* Makan Pourzandi (Makan.Pourzandi@xxxxxxxxxxxx) wrote:
Serge E. Hallyn wrote:
Quoting Chris Wright (chrisw@xxxxxxxx):
AFAICT, this means anybody with read access to a file can block all
writes. This doesn't sound great.
True.
This could be fixed by adding a check at the top of dsi_file_mmap for
file->f_dentry->d_inode->i_mode & MAY_EXEC. Of course then shared
libraries which are installed without execute permissions will cause
apps to break. On my quick test, I couldn't run xterm or vi :)

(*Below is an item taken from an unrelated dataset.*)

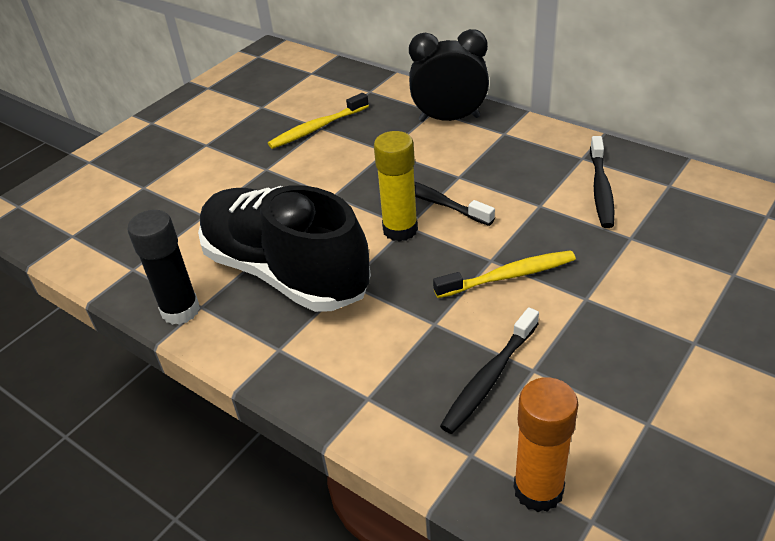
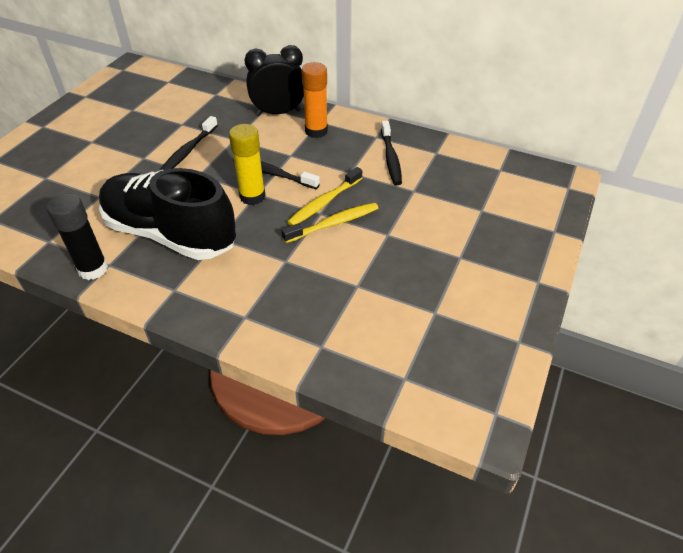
camera: 15 degrees left, 5 degrees up
yellow toothbrush [268,93,369,149] -> yellow toothbrush moved to [287,167,362,226]
black toothbrush [440,307,539,434] -> black toothbrush moved to [160,116,218,170]
orange glue stick [514,377,578,512] -> orange glue stick moved to [301,62,328,138]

Note that blocking writes requires that the file be a valid ELF file,
as this is all that digsig mediates. So I'm not sure which we worry
about more - the fact that all shared libraries have to be installed
with execute permissions (under the proposed solution), or that write
My 2 cents, a quick browsing on my machine (fedora core 1) shows that almost all my shared libraries are installed with both execution and read permissions. IMHO, I don't believe then that this should be considered as a major issue.
This has nothing to do with file permissions aside of read. All you need
is read permission, then you can mmap(PROT_EXEC) which will kick off the
check, and do deny_write_access. It's a freeform way to lock writers
out of any readable file in the system. This is why MAP_EXECUTABLE and
MAP_DENYWRITE are masked off at syscall entry.